━━━ Text excerpt ━━━
I consider myself to be service-oriented, community-minded, and enthusiastic collaborator.
And why now is because I've now worked for myself full time and have uh in my daughter recently graduated college, so I have the opportunity to honor a full-time commitment.
I also want to mention I'm a veteran of the US Navy, which is what brought me to San Diego in 1986.
I served on the USS Meyer Court when I was stationed at Naval Station in 32nd Street.
My connection goes back even further into the 60s when my father was did a swift boat training in uh North Iowa before shipping out to Vietnam.
And at the risk of oversharing all that I was conceived in Imperial Beach during that time.
You know, and there's a wander into too much information.
Thank you.
Thank you.
We'll now hear from candidate Jesus Martín Gallegos Munoz, who has been nominated for the Council District 8 seat and the at large category.
Please come up to the podium.
Jesus Martín Gallegos Munoz.
Okay.
Moving on, we will hear from candidate Kelly Brusher, who has been nominated for the at large and youth category.
Please come up to the podium.
You'll have two minutes.
Thank you very much.
Good afternoon, everyone.
My name is Kelly Brusher.
I am a graduate student at UC San Diego.
I just finished my second or my first year going into my second year of obtaining a master's in public policy with an emphasis in inequality and social justice.
After I graduate, I plan to work with and for the police in creating initiatives and policies that emphasize both trust and communication by promoting respect and transparency between police, both police and civilians.
Before coming to San Diego, I received my undergraduate degree from UC Santa Barbara in sociology with an emphasis in policing.
My research there consisted of watching videos pre-body cam videos of police interactions between civilians and the police and understanding the ways that interactions happen, creating a code book of policies and tendencies that police have when dealing with different groups of people.
I also read multiple transcriptions dealing with interviews between civilians sending complaints to Seattle PD and the responding and subsequent interviews that took place between the officers and that and those civilians.
So I would love to have the position to be on this commission because although I have my research background, I really want to be able to help the police and to be able to create a more trusting and respectful atmosphere between both police and civilians.
And I think that being able to have this hands-on experience would be very beneficial for me.
I'm also a newer resident of San Diego, and I would love the opportunity to be able to participate more in the proceedings of this city.
So thank you very much.
Thank you.
We will now hear from Michael Allen Falken.
Michael Allen Falcon has been nominated for the at large category.
Please come up to the podium.
Good afternoon.
Thank you, members of the City Council, for your time today, as well as your consideration for my application.
Over the past 20 years, I've spent most of my time focused on building a career in business.
I've traveled all over the United States and lived quite a few different places.
And until I placed uh kind of my roots here in San Diego, I didn't realize the need to serve in the community.
And since then I've actually started looking actively for ways to reach out and give back since I moved so much before I really started to see the impact on community members and so forth.
So the reason for uh for me asking to be on this advisory board is because I would certainly like the opportunity to be able to listen and give thoughtful feedback and a way to be able to help make the place better our city safer and a better place.
Thank you.
Thank you.
Next, we have candidate Scott Rodriguez, who has been nominated for the low and moderate income category.
━━━ Given data ━━━
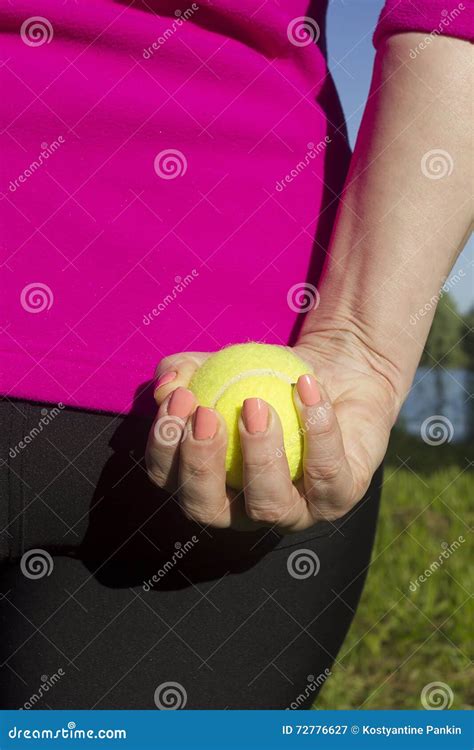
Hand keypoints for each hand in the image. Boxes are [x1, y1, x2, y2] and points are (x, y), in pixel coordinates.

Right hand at [145, 338, 397, 532]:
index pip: (168, 479)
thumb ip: (185, 370)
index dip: (164, 446)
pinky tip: (305, 387)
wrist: (335, 373)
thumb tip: (166, 386)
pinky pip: (326, 471)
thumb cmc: (267, 374)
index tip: (179, 399)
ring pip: (269, 505)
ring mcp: (293, 511)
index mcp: (208, 482)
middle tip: (207, 413)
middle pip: (208, 508)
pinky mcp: (337, 498)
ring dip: (257, 455)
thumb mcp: (221, 363)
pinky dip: (316, 429)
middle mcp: (244, 508)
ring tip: (255, 403)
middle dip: (199, 464)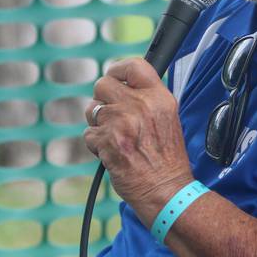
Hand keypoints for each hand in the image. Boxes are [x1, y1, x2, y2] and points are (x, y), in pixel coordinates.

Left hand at [83, 58, 193, 224]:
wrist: (166, 190)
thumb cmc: (167, 160)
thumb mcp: (168, 118)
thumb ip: (147, 99)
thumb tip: (122, 86)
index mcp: (159, 98)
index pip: (134, 65)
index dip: (118, 70)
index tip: (115, 78)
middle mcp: (140, 105)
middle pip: (103, 84)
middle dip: (102, 99)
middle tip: (112, 114)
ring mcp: (122, 122)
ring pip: (92, 109)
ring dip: (98, 123)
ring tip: (115, 137)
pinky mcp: (106, 141)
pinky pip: (89, 134)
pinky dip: (96, 144)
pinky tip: (113, 153)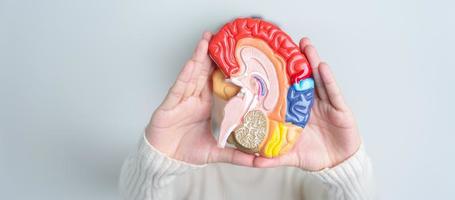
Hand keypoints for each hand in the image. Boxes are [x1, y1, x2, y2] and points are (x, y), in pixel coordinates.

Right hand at [145, 32, 254, 165]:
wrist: (165, 161)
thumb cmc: (187, 152)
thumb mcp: (217, 153)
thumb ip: (238, 155)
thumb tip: (261, 161)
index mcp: (208, 107)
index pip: (218, 84)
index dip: (226, 70)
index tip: (238, 56)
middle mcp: (195, 100)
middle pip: (205, 73)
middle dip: (212, 55)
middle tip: (221, 37)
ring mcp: (182, 101)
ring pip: (192, 75)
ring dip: (198, 57)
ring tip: (206, 40)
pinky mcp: (170, 105)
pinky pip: (178, 87)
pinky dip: (185, 75)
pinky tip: (192, 63)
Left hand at [253, 38, 360, 170]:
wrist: (338, 164)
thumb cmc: (314, 155)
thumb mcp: (290, 155)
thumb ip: (273, 156)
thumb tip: (253, 161)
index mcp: (295, 111)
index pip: (286, 89)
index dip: (279, 75)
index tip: (268, 60)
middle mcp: (309, 104)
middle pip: (301, 78)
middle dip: (295, 61)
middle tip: (287, 43)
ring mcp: (324, 104)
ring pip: (317, 79)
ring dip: (312, 61)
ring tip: (305, 45)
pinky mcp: (339, 108)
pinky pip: (333, 92)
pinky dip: (328, 79)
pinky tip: (322, 67)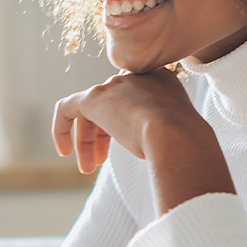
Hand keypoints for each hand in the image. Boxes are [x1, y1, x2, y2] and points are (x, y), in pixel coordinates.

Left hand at [53, 68, 236, 212]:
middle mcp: (136, 78)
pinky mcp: (94, 98)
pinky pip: (67, 108)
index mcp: (160, 81)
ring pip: (91, 111)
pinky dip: (61, 128)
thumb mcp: (179, 134)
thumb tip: (171, 159)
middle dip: (101, 137)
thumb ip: (167, 134)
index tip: (122, 149)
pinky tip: (64, 151)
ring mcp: (115, 86)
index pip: (134, 100)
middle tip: (97, 164)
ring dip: (87, 142)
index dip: (124, 127)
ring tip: (87, 168)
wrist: (177, 136)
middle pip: (111, 106)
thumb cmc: (185, 144)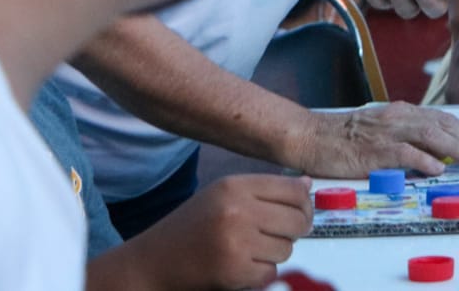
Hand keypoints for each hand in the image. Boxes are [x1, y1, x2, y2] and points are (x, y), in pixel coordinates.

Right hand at [123, 175, 311, 289]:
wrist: (152, 263)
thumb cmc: (190, 227)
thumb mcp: (222, 196)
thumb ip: (265, 189)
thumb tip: (307, 185)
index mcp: (234, 187)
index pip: (294, 190)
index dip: (304, 204)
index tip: (300, 212)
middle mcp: (237, 210)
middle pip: (298, 220)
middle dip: (295, 230)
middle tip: (278, 235)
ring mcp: (236, 242)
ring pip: (287, 248)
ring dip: (275, 253)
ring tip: (250, 250)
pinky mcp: (234, 271)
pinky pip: (271, 272)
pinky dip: (261, 273)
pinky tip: (241, 266)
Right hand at [299, 103, 458, 176]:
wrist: (310, 135)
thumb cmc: (343, 137)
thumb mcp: (379, 128)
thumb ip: (403, 135)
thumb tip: (432, 152)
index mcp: (400, 112)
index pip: (440, 118)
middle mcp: (397, 118)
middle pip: (441, 125)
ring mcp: (386, 133)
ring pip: (429, 135)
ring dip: (454, 149)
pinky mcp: (373, 150)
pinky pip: (403, 152)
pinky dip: (424, 159)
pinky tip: (438, 169)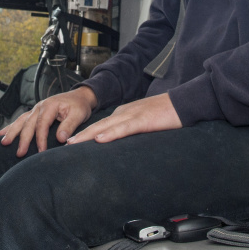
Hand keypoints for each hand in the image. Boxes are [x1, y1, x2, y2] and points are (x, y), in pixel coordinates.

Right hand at [0, 86, 97, 156]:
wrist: (80, 97)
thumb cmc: (79, 105)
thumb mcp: (79, 114)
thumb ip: (69, 126)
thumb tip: (61, 138)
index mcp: (50, 105)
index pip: (42, 124)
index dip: (40, 138)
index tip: (41, 151)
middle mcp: (40, 106)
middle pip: (28, 123)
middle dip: (22, 139)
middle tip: (19, 152)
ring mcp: (36, 109)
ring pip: (21, 121)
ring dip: (12, 132)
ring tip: (3, 142)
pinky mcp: (35, 113)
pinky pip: (21, 120)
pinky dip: (11, 127)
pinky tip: (2, 134)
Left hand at [67, 93, 181, 144]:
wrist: (183, 103)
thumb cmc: (167, 115)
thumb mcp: (145, 123)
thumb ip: (133, 131)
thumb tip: (122, 146)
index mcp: (125, 114)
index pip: (101, 126)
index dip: (86, 135)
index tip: (72, 144)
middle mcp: (125, 113)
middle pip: (98, 125)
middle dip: (81, 136)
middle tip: (65, 145)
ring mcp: (133, 115)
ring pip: (106, 126)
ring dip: (88, 135)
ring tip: (73, 144)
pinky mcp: (144, 120)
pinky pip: (124, 128)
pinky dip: (111, 133)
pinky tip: (100, 139)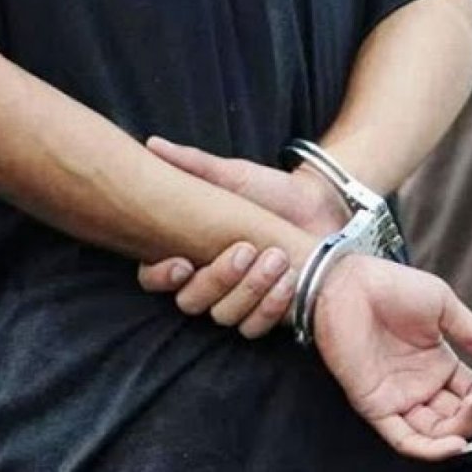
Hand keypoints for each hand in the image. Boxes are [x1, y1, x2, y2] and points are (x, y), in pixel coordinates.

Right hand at [137, 135, 349, 334]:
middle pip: (191, 301)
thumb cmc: (271, 192)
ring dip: (249, 290)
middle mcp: (209, 282)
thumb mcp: (234, 176)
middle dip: (219, 278)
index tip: (182, 263)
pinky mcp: (265, 315)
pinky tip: (289, 281)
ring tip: (276, 258)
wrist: (320, 208)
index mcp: (190, 251)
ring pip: (224, 315)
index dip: (160, 277)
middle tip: (246, 249)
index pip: (154, 278)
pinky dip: (270, 308)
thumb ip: (193, 166)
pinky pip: (254, 328)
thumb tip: (151, 144)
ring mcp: (236, 302)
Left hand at [314, 254, 471, 460]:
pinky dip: (431, 450)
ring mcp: (399, 397)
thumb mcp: (443, 305)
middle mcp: (421, 385)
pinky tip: (454, 443)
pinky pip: (404, 440)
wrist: (349, 284)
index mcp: (438, 363)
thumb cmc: (392, 287)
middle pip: (460, 417)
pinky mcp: (376, 406)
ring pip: (438, 433)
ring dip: (463, 428)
━━━
What the exercise asks:
Please name the school where Kelly Brusher earned an undergraduate degree, according to the meeting transcript.

Output:
UC Santa Barbara.